▸ LISTE DES TÂCHES
1. Recopiez à l'identique le passage du texte sur la violence politique au Sénégal qui va de « Avec l’arrivée de » jusqu'à « leur probité morale. ».
2. D'après le texte sur la violence politique au Sénégal, répondez brièvement :
(a) À combien de partis la loi du 19 mars 1976 limitait-elle leur nombre ?
(b) Quel parti d'Abdoulaye Wade avait déjà été créé et autorisé en 1974 ?
(c) Quelles incriminations ont été invoquées pour Karim Wade et Khalifa Sall ?
3. Prolongez le texte sur la violence politique au Sénégal au-delà de sa dernière phrase.

La réforme politique introduite par la loi 1976-01 du 19 mars 1976 limitait le nombre de partis à 3. Dans l’exposé des motifs de cette loi, était précisé qu’il « ne saurait exister simultanément plus de 3 partis politiques correspondant à des courants de pensée différents » (courant socialiste et démocratique, courant libéral et démocratique et courant communiste ou marxiste – léniniste), pour la raison qu’« une prolifération de partis politiques pourrait constituer un péril mortel pour le bon fonctionnement de la démocratie ».

On vit ainsi apparaître aux côtés de l’UPS/PS, le PDS d’Abdoulaye WADE déjà créé et autorisé en 1974 et le PAI de Majhmout DIOP.

Les autres formations politiques non homologuées restèrent encore dans une semi clandestinité jusqu’à l’arrivée d’Abdou Diouf au pouvoir den 1981 qui consacra le multipartisme intégral.

Aujourd’hui, dans notre pays, la violence politique et sociale est devenue un phénomène récurrent. La fréquence de la violence faite aux femmes et aux enfants a atteint un tel niveau qu’elle a largement entamé la capacité d’indignation.

La violence politique de sporadique est devenue endémique. Elle est passée par différents stades, à savoir les interdictions de manifestations, les emprisonnements d’opposants, les répressions de manifestants politiques parmi lesquels des leaders de partis potentiels acteurs du dialogue politique.

Avec l’arrivée de Macky Sall, les leaders ne sont pas embastillés pour des motifs politiques puisque ce sont plutôt des incriminations de malversation ou l’enrichissement illicite qui ont été invoqués pour Karim Wade et Khalifa SALL, ou alors d’offense au chef de l’Etat. Des condamnations ou des détentions qui présentent l’inconvénient pour ces leaders de semer le doute sur leur probité morale.

L’hémicycle de l’Assemblée nationale est devenu un autre point chaud de la violence politique. Cette violence s’exprime ouvertement tant au plan verbal qu’au plan physique, et s’apparente même à une forme de haine.

L’intervention d’un député Benno Bokk Yaakaar, lors de la présente séance budgétaire, incitant à ligoter et jeter à la mer les opposants récalcitrants, sous le regard d’un Président de l’institution impassible, et sans réaction de la hiérarchie du parti au pouvoir ni de l’opposition, a fini de renseigner sur l’état de délabrement moral de l’institution et surtout de l’indifférence des Sénégalais qui regardent tout cela de loin.

Dans la même séance, l’injure proférée à l’endroit d’un chef religieux par une députée du parti au pouvoir et la réponse physique d’un autre député du camp adverse laissent penser que l’hémicycle sera un autre champ sur lequel des coups de toutes sortes seront sans nul doute échangés d’ici peu. A la place du dialogue vivant et fructueux qui était la marque de fabrique du Sénégal sous le magistère du président Senghor, on a désormais droit à un dialogue de sourds. C’est le temps de l’invective, de l’insulte, des menaces, du « si tu fais le fou, je suis plus fou que to », renvoyant dos à dos les protagonistes à la même folie. La violence est également dans la répression excessive des forces de sécurité sur les manifestants.

▸ DONNÉES AFFICHÉES
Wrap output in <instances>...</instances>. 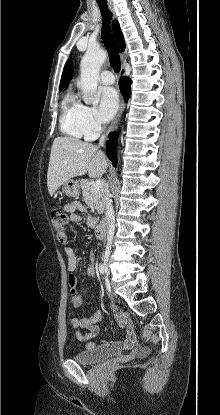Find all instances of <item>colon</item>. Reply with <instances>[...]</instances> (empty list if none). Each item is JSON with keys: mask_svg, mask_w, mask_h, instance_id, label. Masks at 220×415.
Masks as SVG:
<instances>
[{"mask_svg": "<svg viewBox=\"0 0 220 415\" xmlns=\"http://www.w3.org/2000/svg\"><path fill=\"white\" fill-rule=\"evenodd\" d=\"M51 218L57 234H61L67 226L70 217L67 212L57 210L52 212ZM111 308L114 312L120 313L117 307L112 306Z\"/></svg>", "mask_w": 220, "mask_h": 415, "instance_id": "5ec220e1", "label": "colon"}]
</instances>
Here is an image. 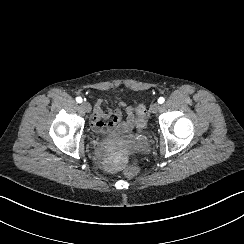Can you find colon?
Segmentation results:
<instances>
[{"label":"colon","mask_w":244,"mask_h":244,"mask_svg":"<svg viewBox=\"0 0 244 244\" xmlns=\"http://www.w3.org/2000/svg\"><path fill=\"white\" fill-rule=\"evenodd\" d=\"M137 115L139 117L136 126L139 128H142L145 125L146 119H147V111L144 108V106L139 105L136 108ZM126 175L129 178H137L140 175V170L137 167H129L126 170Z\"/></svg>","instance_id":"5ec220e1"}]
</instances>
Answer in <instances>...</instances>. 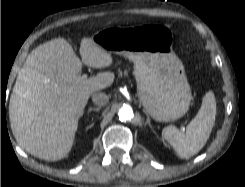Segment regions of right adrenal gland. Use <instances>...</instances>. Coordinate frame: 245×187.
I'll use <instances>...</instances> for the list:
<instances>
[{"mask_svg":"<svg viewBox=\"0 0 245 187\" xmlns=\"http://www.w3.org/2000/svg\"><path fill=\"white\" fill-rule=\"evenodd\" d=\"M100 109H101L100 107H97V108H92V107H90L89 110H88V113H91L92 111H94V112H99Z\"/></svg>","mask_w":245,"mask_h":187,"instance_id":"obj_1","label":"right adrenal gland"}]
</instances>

▸ RÉPONSES
1.
Avec l’arrivée de Macky Sall, les leaders ne sont pas embastillés pour des motifs politiques puisque ce sont plutôt des incriminations de malversation ou l’enrichissement illicite qui ont été invoqués pour Karim Wade et Khalifa SALL, ou alors d’offense au chef de l’Etat. Des condamnations ou des détentions qui présentent l’inconvénient pour ces leaders de semer le doute sur leur probité morale.

2.
(a) À 3 partis.
(b) Le PDS.
(c) Des incriminations de malversation ou d'enrichissement illicite.

3.
 Le slogan « Force restera à la loi » compris au sens « nous utiliserons la force pour vous contraindre » est des plus dévastateurs pour la pacification de l’espace politico-social. Il rappelle les fameux propos attribués au défunt président du Conseil de gouvernement, Mamadou DIA, en direction des syndicats auxquels il disait : « kou mbame mbamlou, ma laobé laobélou » qui auront brouillé son legs politique et économique que l’on peut considérer comme l’un des plus importants au profit de notre pays.

Dans les réseaux sociaux, les activistes généralement proches de l’opposition, font des « live » de longue durée et très suivis pour dénoncer, au quotidien, les turpitudes d’hommes politiques et de gestionnaires de fonds publics du camp du pouvoir, faire des incursions dans leurs vies privées et distiller des informations qui aujourd’hui ont une influence sur une bonne partie de l’opinion, en particulier les jeunes, insatisfaits de la couverture de l’information par les médias « mainstream ».

Le contexte qui prévaut à 15 mois de l’élection présidentielle de 2024, ne laisse pas augurer, toutes choses égales par ailleurs, la tenue de consultations électorales apaisées. La candidature de Macky Sall à un 3ème mandat est contestée par une opposition s’en tenant aux déclarations du chef de l’Etat, tandis que celle du principal opposant, Ousmane Sonko, est menacée par l’affaire Adji Sarr, dont la procédure tire en longueur au regard des contraintes du calendrier électoral.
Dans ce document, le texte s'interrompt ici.